Thomson Prison on Track for 2017 Reopening
THOMSON, Ill. — After a tour of the Administrative United States Penitentiary (AUSP) Thomson in Illinois earlier this month, Senator Dick Durbin held a press conference to update the media and public about its progress. The project is expected to be complete by the end of 2017.
Formerly Thomson Correctional Center, AUSP Thomson is a maximum-security prison that sits on about 146 acres and comprises 15 buildings. Its eight cell houses have a rated capacity of 2,100 beds — 1,900 high-security beds and 200 minimum-security beds.

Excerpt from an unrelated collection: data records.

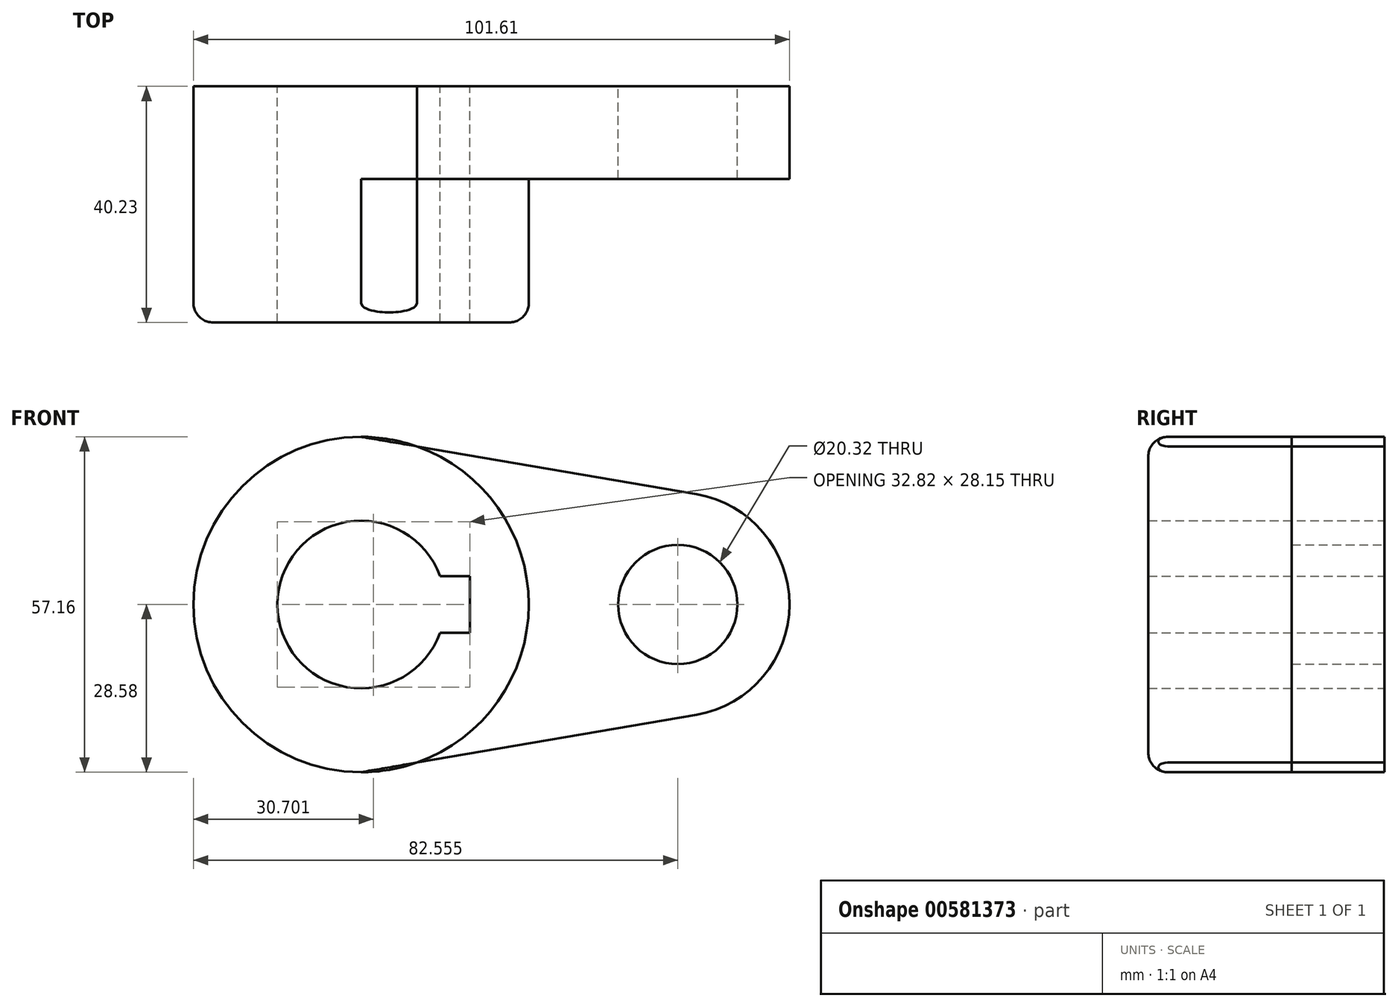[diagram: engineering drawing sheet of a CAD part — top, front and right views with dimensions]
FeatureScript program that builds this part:
annotation { "Feature Type Name" : "Feature", "Feature Type Description" : "" }
export const myFeature = defineFeature(function(context is Context, id is Id, definition is map)
    precondition{}
    {
        {
            var Q0;
            Q0=qCreatedBy(makeId("Front.planeOp"),FACE);
            var sketch = newSketch(context, id + "F0", { "sketchPlane" : qUnion([Q0])});
            skCircle(sketch, "E0", {"center": v(0, 0) * mm, "radius": 28.58 * mm});
            skCircle(sketch, "E1", {"center": v(53.98, 0) * mm, "radius": 19.05 * mm});
            skLineSegment(sketch, "E2", {"start": v(0, 28.58) * mm, "end": v(57.2, 18.78) * mm});
            skLineSegment(sketch, "E3", {"start": v(0, -28.58) * mm, "end": v(57.2, -18.78) * mm});
            skCircle(sketch, "E4", {"center": v(0, 0) * mm, "radius": 14.29 * mm});
            skCircle(sketch, "E5", {"center": v(53.98, 0) * mm, "radius": 10.16 * mm});
            skLineSegment(sketch, "E6.bottom", {"start": v(18.53, 4.83) * mm, "end": v(-18.53, 4.83) * mm});
            skLineSegment(sketch, "E6.top", {"start": v(18.53, -4.83) * mm, "end": v(-18.53, -4.83) * mm});
            skLineSegment(sketch, "E6.left", {"start": v(18.53, 4.83) * mm, "end": v(18.53, -4.83) * mm});
            skLineSegment(sketch, "E6.right", {"start": v(-18.53, 4.83) * mm, "end": v(-18.53, -4.83) * mm});
            skPoint(sketch, "E7", {"position": v(-14.29, 0) * mm});
            skSolve(sketch);
        }
        {
            var Q0;
            {var subQ0=sQuery(id+"F0.wireOp",EDGE,"E2");var subQ1=sQuery(id+"F0.wireOp",EDGE,"E0");var subQ2=makeQuery(id+"F0.imprint","INTERSECT",VERTEX,{"disambiguationData":[OD(0.0)],"derivedFrom":[subQ1,subQ0]});Q0=makeQuery(id+"F0.imprint","IMPRINT",FACE,{"disambiguationData":[TD([[makeQuery(id+"F0.imprint","IMPRINT",EDGE,{"disambiguationData":[TD([[subQ2,1.0]])],"derivedFrom":subQ1}),1.0]])]});}
            var Q1;
            {var subQ0=sQuery(id+"F0.wireOp",EDGE,"E3");var subQ1=sQuery(id+"F0.wireOp",EDGE,"E0");var subQ2=makeQuery(id+"F0.imprint","INTERSECT",VERTEX,{"disambiguationData":[OD(0.0)],"derivedFrom":[subQ1,subQ0]});Q1=makeQuery(id+"F0.imprint","IMPRINT",FACE,{"disambiguationData":[TD([[makeQuery(id+"F0.imprint","IMPRINT",EDGE,{"disambiguationData":[TD([[subQ2,-1.0]])],"derivedFrom":subQ1}),1.0]])]});}
            var Q2;
            {var subQ4=sQuery(id+"F0.wireOp",EDGE,"E6.left");Q2=makeQuery(id+"F0.imprint","IMPRINT",FACE,{"disambiguationData":[TD([[makeQuery(id+"F0.imprint","IMPRINT",EDGE,{"derivedFrom":subQ4}),1.0]])]});}
            var Q3;
            {var subQ5=sQuery(id+"F0.wireOp",EDGE,"E6.right");Q3=makeQuery(id+"F0.imprint","IMPRINT",FACE,{"disambiguationData":[TD([[makeQuery(id+"F0.imprint","IMPRINT",EDGE,{"derivedFrom":subQ5}),1.0]])]});}
            extrude(context, id + "F1", {"entities" : qUnion([Q0, Q1, Q2, Q3]), "depth" : 40.23 * mm, "offsetDistance" : 25.4 * mm});
        }
        {
            var Q0;
            Q0 = qSketchRegion(id + "F0", true);
            extrude(context, id + "F2", {"entities" : qUnion([Q0]), "operationType" : NewBodyOperationType.ADD, "depth" : 15.77 * mm, "offsetDistance" : 25.4 * mm});
        }
        {
            var Q0;
            Q0=makeQuery(id+"F1.opExtrude","CAP_EDGE",EDGE,{"disambiguationData":[OSD([sQuery(id+"F0.wireOp",EDGE,"E0")])],"isStart":false});
            fillet(context, id + "F3", {"entities" : qUnion([Q0]), "radius" : 3.3 * mm, "tangentPropagation" : true, "allowEdgeOverflow" : false});
        }
    });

The state built the prison in 2001 but never had enough funding to finish the project, according to the Associated Press. Since then, the facility has been underused and never housed more than 200 minimum-security inmates, reported KWQC, a local news station. Inmates were removed entirely from the prison in 2010, and the federal government purchased the facility in 2012 for $165 million. Upgrades have been underway for the past two years. During that time, more than 100 minimum-security inmates have been housed and work at a satellite camp adjacent to the prison.
In December 2015, President Obama signed off on the Omnibus funding package to reopen the prison and provide the roughly $83 million in capital and operating costs needed to make it fully operational. The Associated Press reported that the new facility is expected to house up to 2,800 inmates from around the country and create about 100 jobs.
“I’m so happy to report that out of the 214 current employees at this facility, paid employees and salaried employees, with a payroll income of about $22 million a year, that over half of them are from the local area,” Durbin said at the press conference.